Just tell me all about your ideas...I'll sort them out. I'm very trustworthy. Really I am. Just hand them over.

The Sagittarian said...

You'll ne needing an erstwhile secretary then...I'm on my way! (ooh, my WV for this is 'conarse'...not sure what to make of that!!)

Rol said...

Sadly, all my dreams are thwarted.

I'm beginning to think that's intrinsic to the very nature of dreams...

John Eckersley said...

Here's one of my recent ideas - you know those wheely cases that seem really popular and almost certainly contain laptops and iPhones? How about building a phone/laptop charger into them, powered by the furiously turning wheels as they are dragged about by pseudo important middle managers? The biggest problem is that it's costly to patent inventions, and as James Dyson found to his cost, big companies may feel they can simply steal your ideas and put you out of business before you can do anythng about it, patent or not. As for "ideas" you're on shakier ground assserting your intellectual property rights there unfortunately I reckon.

John Eckersley said...

By the way - speaking as a bloke who has to tolerate getting regular reprimands for being innatentive, easily distracted, lazy and immature at work (I've had to apologise several times in the last two weeks) I feel I've never been cut out for traditional work either.

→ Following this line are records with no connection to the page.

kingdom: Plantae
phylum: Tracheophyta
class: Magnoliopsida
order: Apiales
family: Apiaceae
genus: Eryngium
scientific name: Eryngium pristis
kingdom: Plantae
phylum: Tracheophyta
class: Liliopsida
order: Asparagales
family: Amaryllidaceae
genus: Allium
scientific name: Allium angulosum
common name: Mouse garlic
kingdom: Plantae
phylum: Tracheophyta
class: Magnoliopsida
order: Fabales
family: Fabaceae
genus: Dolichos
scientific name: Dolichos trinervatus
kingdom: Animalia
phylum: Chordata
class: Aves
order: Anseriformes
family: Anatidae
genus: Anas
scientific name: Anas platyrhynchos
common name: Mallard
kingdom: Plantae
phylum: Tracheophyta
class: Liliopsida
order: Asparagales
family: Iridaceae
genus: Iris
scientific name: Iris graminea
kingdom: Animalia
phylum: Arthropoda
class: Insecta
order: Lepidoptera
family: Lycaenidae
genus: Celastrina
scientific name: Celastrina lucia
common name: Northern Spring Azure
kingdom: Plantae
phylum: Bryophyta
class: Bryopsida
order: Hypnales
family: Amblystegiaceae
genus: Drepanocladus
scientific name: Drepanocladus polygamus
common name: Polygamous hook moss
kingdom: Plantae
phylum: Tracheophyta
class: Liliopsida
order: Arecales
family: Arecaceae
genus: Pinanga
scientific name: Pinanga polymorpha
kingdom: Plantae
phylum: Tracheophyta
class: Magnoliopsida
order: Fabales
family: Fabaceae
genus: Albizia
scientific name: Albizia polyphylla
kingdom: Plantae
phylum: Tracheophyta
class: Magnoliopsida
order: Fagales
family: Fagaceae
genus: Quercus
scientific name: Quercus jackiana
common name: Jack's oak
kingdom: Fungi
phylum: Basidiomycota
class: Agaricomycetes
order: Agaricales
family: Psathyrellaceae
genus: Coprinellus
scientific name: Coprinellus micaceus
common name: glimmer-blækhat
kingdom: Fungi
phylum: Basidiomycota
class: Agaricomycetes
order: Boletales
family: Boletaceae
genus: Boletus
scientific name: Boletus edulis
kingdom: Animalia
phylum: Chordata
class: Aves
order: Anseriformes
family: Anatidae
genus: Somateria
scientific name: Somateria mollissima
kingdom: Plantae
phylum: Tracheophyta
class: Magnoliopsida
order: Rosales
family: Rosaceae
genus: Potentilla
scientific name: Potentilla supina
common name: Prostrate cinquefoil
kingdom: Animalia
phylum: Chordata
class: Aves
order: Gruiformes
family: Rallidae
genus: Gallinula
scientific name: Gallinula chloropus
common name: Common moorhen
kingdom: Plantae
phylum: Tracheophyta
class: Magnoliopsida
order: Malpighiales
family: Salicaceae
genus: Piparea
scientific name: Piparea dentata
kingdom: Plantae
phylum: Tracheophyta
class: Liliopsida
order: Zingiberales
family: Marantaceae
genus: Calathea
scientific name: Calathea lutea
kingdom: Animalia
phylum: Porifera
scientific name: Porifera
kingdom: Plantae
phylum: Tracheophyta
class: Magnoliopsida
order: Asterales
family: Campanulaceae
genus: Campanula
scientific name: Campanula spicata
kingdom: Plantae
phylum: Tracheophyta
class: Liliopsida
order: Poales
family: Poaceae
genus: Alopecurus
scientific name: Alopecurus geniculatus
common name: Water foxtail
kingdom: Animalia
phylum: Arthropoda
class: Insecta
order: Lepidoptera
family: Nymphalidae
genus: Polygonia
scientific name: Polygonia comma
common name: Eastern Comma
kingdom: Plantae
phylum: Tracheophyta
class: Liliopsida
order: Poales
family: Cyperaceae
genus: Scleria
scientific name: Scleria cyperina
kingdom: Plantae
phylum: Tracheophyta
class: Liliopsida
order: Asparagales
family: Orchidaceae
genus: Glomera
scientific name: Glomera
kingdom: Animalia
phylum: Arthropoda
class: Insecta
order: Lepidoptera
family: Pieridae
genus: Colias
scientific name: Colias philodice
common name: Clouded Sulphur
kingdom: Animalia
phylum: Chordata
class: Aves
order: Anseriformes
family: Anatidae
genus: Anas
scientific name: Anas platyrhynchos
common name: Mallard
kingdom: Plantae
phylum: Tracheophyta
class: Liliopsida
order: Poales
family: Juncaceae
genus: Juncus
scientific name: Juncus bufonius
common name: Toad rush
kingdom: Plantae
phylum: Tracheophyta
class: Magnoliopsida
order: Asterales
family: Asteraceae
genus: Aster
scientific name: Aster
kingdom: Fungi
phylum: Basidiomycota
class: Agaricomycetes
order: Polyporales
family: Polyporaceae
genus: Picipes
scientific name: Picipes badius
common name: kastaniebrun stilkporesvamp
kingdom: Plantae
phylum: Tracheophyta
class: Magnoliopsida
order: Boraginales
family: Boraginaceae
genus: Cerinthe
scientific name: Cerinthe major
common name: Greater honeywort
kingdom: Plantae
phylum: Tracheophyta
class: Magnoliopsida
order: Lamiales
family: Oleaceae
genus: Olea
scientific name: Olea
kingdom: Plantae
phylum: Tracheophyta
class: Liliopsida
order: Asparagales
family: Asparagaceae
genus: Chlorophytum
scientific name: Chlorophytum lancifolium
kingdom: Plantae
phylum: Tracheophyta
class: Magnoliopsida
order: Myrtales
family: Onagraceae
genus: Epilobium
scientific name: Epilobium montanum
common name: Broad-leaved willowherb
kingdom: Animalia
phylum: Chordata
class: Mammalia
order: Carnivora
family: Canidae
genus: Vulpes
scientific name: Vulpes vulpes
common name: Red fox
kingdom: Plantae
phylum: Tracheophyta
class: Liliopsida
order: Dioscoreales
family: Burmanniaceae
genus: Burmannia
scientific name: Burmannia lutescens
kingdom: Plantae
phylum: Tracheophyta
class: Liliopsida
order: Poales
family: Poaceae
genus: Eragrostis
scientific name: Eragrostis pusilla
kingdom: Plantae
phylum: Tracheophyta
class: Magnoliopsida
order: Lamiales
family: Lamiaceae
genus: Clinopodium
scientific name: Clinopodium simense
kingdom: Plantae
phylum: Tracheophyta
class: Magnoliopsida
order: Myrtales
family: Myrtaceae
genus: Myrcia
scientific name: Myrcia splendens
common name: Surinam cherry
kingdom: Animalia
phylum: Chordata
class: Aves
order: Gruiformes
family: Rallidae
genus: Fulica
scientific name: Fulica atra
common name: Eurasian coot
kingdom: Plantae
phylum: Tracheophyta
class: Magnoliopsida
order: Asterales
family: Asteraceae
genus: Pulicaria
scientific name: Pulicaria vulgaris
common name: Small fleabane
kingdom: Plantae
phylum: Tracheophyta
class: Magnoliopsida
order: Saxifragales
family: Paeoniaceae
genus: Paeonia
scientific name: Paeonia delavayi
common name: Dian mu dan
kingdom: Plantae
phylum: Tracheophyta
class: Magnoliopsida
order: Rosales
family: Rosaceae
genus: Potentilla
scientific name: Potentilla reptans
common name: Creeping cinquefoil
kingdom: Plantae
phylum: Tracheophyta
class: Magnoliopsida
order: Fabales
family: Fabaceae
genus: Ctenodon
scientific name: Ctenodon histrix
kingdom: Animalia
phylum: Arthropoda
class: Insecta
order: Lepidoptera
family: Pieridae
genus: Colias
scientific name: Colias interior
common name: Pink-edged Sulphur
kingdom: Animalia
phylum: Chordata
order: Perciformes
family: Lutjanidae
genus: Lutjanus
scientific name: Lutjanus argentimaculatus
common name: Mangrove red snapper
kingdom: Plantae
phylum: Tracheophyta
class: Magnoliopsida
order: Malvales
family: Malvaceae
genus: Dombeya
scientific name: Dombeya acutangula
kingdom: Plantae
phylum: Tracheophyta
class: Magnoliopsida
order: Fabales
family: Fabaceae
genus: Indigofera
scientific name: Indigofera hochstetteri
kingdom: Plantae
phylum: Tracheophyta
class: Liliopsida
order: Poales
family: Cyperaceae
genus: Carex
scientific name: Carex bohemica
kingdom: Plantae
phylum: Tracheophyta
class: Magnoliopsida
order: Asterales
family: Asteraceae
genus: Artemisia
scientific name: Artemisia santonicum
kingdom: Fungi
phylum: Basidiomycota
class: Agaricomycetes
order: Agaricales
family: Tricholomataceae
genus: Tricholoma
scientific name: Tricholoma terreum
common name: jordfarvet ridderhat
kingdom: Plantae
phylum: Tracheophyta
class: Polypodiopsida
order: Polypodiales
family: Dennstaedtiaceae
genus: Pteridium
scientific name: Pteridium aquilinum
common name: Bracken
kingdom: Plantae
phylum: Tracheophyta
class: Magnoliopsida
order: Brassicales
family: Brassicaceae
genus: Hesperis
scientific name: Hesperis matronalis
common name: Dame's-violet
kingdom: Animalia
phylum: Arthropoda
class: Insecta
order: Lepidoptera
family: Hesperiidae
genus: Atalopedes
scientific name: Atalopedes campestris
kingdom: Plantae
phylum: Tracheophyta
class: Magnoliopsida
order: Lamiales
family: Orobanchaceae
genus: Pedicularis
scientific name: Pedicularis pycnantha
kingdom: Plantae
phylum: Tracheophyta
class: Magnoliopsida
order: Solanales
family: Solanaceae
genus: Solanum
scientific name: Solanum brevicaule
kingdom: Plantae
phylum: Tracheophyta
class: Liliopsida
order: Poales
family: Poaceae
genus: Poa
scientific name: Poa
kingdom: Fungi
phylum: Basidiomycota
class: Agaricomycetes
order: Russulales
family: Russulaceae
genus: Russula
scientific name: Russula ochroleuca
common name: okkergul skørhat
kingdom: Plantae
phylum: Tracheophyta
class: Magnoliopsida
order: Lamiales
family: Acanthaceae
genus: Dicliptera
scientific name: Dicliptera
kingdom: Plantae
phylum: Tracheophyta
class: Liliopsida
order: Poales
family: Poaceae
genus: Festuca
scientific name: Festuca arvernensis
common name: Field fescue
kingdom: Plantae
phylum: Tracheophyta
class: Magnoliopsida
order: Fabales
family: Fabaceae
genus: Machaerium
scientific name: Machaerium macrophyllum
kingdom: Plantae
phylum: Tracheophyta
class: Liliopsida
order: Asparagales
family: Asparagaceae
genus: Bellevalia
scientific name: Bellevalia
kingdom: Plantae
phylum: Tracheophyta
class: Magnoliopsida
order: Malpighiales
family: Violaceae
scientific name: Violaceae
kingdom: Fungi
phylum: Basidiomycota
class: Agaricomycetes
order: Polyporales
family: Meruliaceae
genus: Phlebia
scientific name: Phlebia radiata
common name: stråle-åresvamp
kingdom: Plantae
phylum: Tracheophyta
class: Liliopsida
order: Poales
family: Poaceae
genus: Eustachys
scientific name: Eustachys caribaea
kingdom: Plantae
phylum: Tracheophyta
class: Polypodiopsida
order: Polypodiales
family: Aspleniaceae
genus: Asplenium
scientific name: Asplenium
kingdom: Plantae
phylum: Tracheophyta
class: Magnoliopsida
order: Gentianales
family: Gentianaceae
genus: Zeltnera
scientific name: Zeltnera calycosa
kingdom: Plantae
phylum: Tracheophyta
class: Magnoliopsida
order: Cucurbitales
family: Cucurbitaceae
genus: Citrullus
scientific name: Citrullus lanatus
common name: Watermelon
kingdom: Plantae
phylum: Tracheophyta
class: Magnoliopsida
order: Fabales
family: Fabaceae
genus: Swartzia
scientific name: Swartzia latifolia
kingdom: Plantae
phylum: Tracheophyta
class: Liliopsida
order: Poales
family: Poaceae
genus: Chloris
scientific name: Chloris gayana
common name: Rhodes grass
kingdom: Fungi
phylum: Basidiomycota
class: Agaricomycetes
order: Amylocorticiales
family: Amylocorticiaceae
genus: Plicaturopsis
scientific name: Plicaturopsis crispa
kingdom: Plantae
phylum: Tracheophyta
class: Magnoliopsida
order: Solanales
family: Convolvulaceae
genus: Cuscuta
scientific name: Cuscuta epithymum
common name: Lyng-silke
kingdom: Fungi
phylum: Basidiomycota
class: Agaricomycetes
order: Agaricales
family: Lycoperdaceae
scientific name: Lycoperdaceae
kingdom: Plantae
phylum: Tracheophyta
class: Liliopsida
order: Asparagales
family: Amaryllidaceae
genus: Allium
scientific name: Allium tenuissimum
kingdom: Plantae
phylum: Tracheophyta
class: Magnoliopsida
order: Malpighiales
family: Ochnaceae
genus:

The Poet Laura-eate said...

Venture capitalists - what a capital idea WWW - I shall most certainly look into it!

Thanks Steve. The US tend to have thought of most stuff already, but I might well revisit my researches in that area.

Ok Notabene. Send me a brown envelope full of cash and we'll talk.

Sagittarian a PA? You are too kind! No really. There is currently no salary attached and I don't even know your typing speed ;-)

Rol, you're an artist through and through.

Urko - that's a great idea re the self-charging electronic cases! Do you know anyone who might introduce you to a venture capitalst (if they still exist)? I have been sending some of my ideas to revolutionise University education to the various key figures in education this week, along with the carrot of plenty more where they came from if I can come and eat their biscuits. If all else fails, there is always the wheelie bin with the cat flap up my sleeve after all!